A human rights lawyer who opposed the invasion of Iraq and military action against ISIS in Syria is set to become the new leader of the UK’s opposition Labour Party.
Keir Starmer, 57, is expected to be named as the winner on Saturday of a three-way race with the immediate task of re-invigorating a party that last won an election in 2005.
Labour – which had a sustained spell of electoral success during a decade under Tony Blair from 1997 – was crushed at the polls by Boris Johnson’s right-of-centre Conservative Party in December.
Mr Starmer is a former head of criminal prosecutions for England and Wales and only became an MP in 2015.
He has campaigned for the top job on a ‘unity ticket’ in an attempt to end the bitter factionalism that developed under the leadership of veteran left-winger Jeremy Corbyn.
His first job is to make his party electable following the worst defeat for the party since the 1930s. The party’s confusing position on Brexit and internal splits saw voters in the party’s traditional northern heartlands turn to Mr Johnson in their millions.
Mr Starmer held the party’s Brexit portfolio but emerged with his reputation enhanced after being forced to juggle the competing wings of pro-European younger supporters and disaffected traditional members.
Polls shut on Thursday for the race with against two women, Lisa Nandy and Mr Corbyn’s chosen successor, Rebecca Long-Bailey, but opinion polls have given him a steady lead during a campaign overshadowed by the coronavirus outbreak.
Mr Starmer’s record as both prominent lawyer and politician raises key questions about how – and if – he will bring the powerful left-wing to heel and what his policies will mean if Britain regains its status as an influential global nation.
His ten election pledges to party members who will choose the next leader includes one to “peace and human rights”.

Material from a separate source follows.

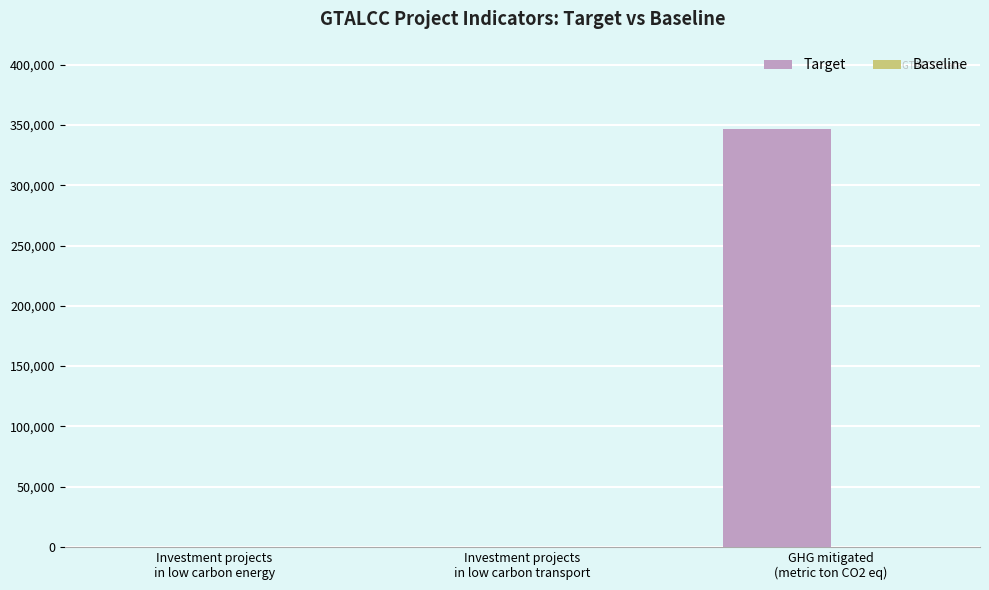

What is the maximum value shown in the chart?

346442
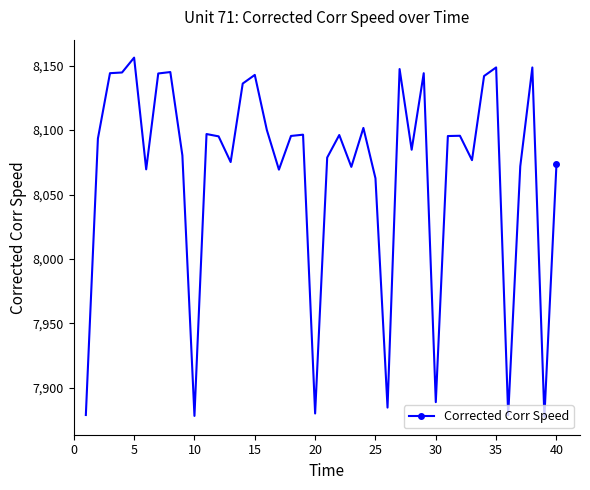

What is the difference between the second highest and second lowest values?

270.3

“No more illegal wars,” it said in an obvious reference to Mr Blair’s decision to take Britain to war in Iraq in 2003, a move that has dominated discussion of his legacy.
He has promised to review all British arms sales and to create a new Prevention of Military Intervention Act’ that would “put human rights at the heart of foreign policy.”

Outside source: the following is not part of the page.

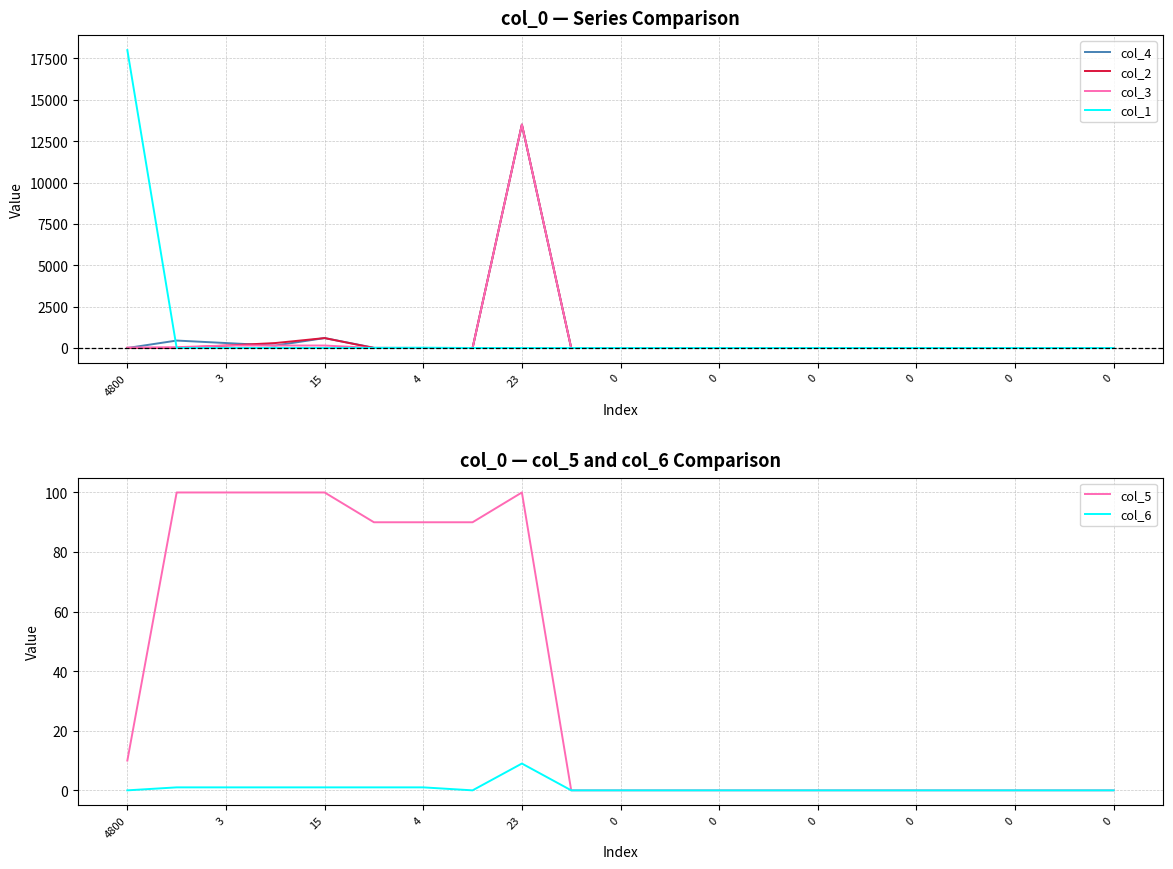

Between which two adjacent categories do col_1 and col_6 first intersect?

4800 and 3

The statement was criticised by some supporters on the left, who applauded the decision by Mr Blair to lead humanitarian interventions to protect Bosnian Muslims in 1999 and in Sierra Leone.

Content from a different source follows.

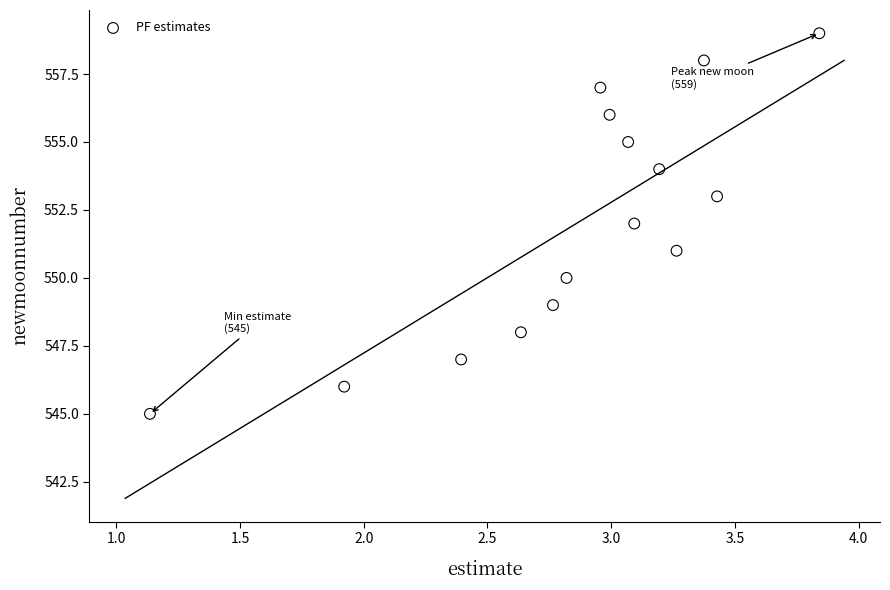

What is the range of Y values (max minus min)?

14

Mr Starmer – who also opposed airstrikes against ISIS in 2015 in line with party policy - later told the BBC that the commitment meant that Britain would only go to war if there was a lawful case, a viable objective and the consent of MPs in parliament.
“We have to be questioning as to how swiftly we turn to military options before we exhaust all the diplomatic and political ones,” said Clive Efford, a Labour MP and a Starmer backer.